» TEXTO FORNECIDO:
_____
2 Coríntios 5,21 - Um texto para a Páscoa






"Deus tornou pecado por nós aquele que não tinha pecado, para que nele nos tornássemos justiça de Deus." (2 Cor 5,21)

Esse texto é extremamente interessante a meu ver e coloca aspectos muito bons da teologia paulina . A perícope que se inicia no versículo 11, se estendendo até o primeiro versículo do capítulo 6 é  um belíssimo texto que tem como ênfase a proposta do amor de Cristo que nos constrange, pois a princípio isso seria completamente "injusto". Um que morre por todos. 

No versículo específico que abre esse texto se evidencia um tema que é caro a Paulo que é a questão da especificidade e não-especificidade de Jesus. Especificidade na medida em que é em Jesus que os homens são reconciliados com Deus, não especificidade na medida em que se aplica a todos os homens. Algo interessante a se ressaltar é que não há nesse momento do cristianismo a noção de "pecado original" (conceito esse formulado só posteriormente por Agostinho). Jesus como "aquele que não conheceu o pecado" neste momento não tem em mente a noção do pecado original, como alguém que "nasceu puro" diferente dos outros homens e por isso teria feito tudo o que fez, pelo contrário, a ideia de que Jesus não conheceu o pecado tem a ver com o fato de que Jesus sempre teria feito o que é correto ao ponto de poder ele mesmo servido como redenção dos filhos de Deus.
_____
» EXTRATOS DE DADOS:
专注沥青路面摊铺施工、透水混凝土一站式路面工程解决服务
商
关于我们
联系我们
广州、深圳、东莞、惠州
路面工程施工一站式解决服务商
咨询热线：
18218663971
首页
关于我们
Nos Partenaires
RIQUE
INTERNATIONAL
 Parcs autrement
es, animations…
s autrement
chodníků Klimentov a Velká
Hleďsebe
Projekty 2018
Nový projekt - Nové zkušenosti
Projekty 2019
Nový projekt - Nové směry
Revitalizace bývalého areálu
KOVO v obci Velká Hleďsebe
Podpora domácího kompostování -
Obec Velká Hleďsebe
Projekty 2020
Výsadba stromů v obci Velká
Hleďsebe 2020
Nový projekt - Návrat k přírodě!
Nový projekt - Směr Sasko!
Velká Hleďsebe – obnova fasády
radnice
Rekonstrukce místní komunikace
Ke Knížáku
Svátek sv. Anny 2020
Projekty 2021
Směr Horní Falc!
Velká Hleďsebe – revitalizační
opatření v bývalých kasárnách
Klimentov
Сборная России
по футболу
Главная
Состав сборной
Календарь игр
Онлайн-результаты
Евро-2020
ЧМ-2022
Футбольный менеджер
_____
» EXERCÍCIOS PROPOSTOS:
1. Troque "perícope" por "passagem" e reescreva o trecho do texto sobre 2 Coríntios 5,21 entre "Esse texto é" e "morre por todos.", inclusive.
2. De acordo com o texto sobre 2 Coríntios 5,21, quem formulou o conceito de "pecado original"?
3. Com base no texto sobre 2 Coríntios 5,21, explique em que sentido Jesus é específico e em que sentido não é.

» LISTA DE RESPOSTAS:
1.
Esse texto é extremamente interessante a meu ver e coloca aspectos muito bons da teologia paulina . A passagem que se inicia no versículo 11, se estendendo até o primeiro versículo do capítulo 6 é  um belíssimo texto que tem como ênfase a proposta do amor de Cristo que nos constrange, pois a princípio isso seria completamente "injusto". Um que morre por todos.

2. Agostinho, só posteriormente.

3. Jesus é específico porque é nele que os homens são reconciliados com Deus. Não é específico porque essa reconciliação se aplica a todos os homens.